While Jenny throws out Spanglish within the first minute of Someone Great and continues to do so throughout the film, neither her highs nor lows are connected directly to her heritage. It's the same treatment Hannah Horvath (Lena Dunham) enjoyed throughout Girls, when no one thought she did cocaine in the middle of the day or wore mesh shirts to raves because she’s a white woman from Michigan. These are all just personal choices. Jenny smokes because she wants to smoke and yells at irritating men because they’re irritating — not because of her own supposedly inherently “spicy” Latinidad.
A similarly respectful attitude is applied to Jenny’s sexuality. Yes, she is sexy — just see her Neon Classic ensemble for proof. But, she isn’t sexy because she’s a walking, talking Sexy Latina Trope, running around in bandage dresses, impossible heels, and the patina of the male gaze. Instead, Jenny repeatedly has sex with Nate because she really, really wants to have sex with Nate. She wears mini slip dresses because she loves them, and tosses on a denim jacket because it’s cool. Her party-time red lipstick is the kind of shade Alexandria Ocasio-Cortez would approve of and maybe even sport herself.
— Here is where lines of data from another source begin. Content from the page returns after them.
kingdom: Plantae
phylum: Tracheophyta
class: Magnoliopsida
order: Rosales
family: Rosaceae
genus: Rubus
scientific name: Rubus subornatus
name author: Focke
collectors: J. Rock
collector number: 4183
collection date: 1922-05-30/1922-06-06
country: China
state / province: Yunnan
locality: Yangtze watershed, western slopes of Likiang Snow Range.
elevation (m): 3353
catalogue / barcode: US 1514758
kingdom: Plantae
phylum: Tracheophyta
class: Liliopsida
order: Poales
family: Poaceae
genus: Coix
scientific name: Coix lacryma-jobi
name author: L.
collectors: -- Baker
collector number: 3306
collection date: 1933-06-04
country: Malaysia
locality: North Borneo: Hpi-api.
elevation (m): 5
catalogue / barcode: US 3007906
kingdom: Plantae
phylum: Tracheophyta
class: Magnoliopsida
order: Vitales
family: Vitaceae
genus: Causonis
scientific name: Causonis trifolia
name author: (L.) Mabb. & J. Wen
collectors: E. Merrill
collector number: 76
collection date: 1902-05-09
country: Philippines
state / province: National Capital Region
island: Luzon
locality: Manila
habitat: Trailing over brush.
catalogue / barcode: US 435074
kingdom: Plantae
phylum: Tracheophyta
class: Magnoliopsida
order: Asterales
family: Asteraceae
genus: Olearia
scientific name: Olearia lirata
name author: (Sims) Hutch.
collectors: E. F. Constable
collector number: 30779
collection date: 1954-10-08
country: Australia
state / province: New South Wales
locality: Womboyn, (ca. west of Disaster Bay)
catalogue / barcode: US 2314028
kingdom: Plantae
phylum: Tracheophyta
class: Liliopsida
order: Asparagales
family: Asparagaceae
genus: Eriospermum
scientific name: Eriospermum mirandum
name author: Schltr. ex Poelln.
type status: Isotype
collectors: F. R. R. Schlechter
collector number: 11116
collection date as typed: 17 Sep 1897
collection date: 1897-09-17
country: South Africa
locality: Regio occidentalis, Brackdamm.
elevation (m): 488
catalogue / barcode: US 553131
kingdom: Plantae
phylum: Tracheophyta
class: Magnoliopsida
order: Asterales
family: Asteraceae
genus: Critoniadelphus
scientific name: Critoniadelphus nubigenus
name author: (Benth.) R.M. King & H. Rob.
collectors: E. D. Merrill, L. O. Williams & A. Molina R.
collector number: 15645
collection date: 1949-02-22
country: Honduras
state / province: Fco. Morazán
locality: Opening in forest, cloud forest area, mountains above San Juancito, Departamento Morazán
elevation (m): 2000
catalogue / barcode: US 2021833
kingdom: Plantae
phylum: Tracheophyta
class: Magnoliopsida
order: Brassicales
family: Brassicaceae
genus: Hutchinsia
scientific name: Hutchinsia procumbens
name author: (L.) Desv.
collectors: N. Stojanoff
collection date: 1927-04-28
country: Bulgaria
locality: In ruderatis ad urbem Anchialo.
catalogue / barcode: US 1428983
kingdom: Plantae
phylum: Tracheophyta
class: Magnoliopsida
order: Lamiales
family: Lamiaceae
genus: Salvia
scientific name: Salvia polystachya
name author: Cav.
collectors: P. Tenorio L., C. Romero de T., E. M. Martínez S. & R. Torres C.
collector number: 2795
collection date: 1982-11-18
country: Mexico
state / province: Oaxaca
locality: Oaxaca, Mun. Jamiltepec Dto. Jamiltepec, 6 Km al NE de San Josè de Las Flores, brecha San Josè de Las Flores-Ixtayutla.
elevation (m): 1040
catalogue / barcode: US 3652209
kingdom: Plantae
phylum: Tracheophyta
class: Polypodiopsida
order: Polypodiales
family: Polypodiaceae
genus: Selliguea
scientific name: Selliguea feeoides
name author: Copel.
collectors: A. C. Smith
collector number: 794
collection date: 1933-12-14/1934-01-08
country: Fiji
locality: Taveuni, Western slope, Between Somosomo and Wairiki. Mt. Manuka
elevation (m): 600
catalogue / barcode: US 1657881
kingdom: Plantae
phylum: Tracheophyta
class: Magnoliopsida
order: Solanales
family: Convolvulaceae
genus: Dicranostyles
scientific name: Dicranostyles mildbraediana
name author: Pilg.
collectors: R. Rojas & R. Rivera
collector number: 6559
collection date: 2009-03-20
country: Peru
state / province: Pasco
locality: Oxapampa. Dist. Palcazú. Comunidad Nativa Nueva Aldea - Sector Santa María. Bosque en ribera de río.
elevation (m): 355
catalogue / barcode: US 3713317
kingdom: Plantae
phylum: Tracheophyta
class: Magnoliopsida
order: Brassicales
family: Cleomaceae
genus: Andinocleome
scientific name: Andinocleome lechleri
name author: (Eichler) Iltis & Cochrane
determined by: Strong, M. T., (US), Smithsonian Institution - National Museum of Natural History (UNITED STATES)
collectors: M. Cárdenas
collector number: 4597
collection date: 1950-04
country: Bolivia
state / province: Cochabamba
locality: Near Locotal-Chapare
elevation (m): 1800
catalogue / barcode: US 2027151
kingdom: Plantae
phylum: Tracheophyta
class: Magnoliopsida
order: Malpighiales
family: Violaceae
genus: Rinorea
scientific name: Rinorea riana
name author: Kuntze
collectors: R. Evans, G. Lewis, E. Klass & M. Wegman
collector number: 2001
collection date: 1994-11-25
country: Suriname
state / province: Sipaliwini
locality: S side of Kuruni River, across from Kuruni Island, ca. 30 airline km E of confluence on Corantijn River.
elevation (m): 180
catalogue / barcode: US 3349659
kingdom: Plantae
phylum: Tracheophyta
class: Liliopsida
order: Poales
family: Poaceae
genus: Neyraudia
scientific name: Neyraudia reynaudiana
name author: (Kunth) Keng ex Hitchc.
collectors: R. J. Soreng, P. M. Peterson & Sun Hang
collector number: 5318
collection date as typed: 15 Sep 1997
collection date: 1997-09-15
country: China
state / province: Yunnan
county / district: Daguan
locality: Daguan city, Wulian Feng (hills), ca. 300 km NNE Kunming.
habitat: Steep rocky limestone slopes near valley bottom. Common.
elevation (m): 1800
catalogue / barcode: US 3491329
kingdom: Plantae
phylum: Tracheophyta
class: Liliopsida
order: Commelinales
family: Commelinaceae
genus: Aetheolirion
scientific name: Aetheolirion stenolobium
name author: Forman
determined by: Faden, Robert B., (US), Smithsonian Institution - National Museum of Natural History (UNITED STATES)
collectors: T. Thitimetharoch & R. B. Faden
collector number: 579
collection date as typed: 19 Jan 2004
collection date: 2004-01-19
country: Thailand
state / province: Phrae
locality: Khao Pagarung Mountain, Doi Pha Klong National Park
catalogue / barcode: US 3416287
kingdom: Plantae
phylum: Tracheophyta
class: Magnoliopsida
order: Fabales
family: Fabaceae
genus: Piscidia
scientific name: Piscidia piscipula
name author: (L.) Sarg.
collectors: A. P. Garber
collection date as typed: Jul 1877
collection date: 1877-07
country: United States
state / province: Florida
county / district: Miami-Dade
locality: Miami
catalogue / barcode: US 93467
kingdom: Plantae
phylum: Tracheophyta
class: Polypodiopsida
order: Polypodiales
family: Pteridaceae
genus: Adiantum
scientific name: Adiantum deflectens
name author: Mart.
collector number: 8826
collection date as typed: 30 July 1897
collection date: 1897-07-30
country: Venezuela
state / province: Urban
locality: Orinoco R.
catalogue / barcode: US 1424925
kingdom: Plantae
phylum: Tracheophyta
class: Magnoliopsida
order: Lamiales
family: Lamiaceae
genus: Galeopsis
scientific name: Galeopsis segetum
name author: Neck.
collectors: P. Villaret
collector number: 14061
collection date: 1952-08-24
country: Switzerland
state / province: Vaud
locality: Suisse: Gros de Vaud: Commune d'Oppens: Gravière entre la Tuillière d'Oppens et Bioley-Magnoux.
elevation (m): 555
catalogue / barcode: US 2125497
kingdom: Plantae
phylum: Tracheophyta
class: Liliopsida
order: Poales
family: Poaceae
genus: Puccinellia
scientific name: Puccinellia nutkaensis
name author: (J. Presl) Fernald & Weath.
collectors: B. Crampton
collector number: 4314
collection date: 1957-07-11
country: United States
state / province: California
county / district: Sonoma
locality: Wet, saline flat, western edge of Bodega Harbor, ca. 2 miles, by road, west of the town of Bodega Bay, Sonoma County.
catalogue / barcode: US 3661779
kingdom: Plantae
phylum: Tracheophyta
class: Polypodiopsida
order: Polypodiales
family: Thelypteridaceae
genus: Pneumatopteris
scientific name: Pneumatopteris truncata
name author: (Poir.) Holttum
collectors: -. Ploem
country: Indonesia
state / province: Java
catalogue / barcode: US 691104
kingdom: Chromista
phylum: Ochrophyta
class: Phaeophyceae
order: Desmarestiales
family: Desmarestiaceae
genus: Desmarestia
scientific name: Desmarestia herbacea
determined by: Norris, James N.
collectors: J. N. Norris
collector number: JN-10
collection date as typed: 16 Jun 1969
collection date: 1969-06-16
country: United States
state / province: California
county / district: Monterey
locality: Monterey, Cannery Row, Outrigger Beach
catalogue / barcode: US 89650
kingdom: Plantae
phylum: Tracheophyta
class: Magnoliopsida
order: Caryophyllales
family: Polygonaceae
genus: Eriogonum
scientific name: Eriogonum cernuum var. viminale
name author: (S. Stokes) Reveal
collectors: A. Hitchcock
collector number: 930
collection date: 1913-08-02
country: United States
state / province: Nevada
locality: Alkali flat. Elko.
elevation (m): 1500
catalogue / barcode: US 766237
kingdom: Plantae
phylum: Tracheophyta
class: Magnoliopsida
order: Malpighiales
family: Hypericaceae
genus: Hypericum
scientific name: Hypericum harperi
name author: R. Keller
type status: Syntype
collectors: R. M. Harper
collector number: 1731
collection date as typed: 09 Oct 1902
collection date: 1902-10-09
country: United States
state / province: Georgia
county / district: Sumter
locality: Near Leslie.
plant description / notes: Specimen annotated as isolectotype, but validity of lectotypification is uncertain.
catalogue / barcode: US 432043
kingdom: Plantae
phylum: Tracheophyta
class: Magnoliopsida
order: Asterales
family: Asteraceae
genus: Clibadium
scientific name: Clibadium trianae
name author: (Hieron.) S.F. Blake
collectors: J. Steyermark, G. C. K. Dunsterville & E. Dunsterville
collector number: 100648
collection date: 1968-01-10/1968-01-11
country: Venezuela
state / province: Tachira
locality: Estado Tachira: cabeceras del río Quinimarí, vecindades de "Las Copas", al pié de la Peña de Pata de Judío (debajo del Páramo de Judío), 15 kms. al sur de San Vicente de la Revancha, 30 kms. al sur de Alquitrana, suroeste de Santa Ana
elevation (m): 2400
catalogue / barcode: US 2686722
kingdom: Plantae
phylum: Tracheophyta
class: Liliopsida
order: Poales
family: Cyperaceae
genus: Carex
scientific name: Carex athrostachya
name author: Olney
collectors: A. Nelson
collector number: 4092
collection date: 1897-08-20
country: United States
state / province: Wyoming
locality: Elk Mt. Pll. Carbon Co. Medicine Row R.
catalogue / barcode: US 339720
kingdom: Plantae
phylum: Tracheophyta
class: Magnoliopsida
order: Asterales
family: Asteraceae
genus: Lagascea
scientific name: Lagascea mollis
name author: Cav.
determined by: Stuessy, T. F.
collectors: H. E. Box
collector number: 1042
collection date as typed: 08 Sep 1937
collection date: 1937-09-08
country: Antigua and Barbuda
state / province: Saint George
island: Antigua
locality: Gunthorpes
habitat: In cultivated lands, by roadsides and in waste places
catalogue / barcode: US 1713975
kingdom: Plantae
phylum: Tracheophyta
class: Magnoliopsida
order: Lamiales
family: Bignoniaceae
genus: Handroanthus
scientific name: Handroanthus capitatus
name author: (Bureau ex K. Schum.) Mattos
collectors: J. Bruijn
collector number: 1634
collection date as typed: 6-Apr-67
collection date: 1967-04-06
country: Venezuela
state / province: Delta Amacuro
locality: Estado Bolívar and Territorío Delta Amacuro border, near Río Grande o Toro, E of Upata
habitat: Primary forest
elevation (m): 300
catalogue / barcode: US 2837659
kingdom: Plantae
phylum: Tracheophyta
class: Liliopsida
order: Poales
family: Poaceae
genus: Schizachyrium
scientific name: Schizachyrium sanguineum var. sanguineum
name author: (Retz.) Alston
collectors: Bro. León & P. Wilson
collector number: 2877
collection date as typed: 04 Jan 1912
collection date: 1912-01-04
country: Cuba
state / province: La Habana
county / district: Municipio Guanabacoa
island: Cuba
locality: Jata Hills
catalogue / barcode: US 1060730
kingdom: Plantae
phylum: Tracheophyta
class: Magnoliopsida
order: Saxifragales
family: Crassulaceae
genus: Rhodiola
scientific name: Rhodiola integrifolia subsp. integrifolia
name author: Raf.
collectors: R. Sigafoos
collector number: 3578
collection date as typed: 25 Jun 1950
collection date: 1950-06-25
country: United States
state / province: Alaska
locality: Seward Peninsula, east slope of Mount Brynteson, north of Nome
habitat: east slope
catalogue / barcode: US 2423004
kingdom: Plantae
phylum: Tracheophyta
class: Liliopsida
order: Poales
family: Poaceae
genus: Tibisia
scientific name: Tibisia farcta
All together, Jenny is a real, complicated Latinx woman who embraces her culture in the subtle ways real-life women like her do every day. That includes the time she claims she’s “cousins” with Latinx singer Jessie Reyez to get to the front a concert in much the same way I alleged DJ Nicky Romero was my cousin when he played my college’s annual music festival.
That’s what makes Someone Great’s central Selena moment so very delightful. Jenny is a woman who’s going to sing that iconic Latina’s bops at the top of her lungs, and absolutely no one can stop her.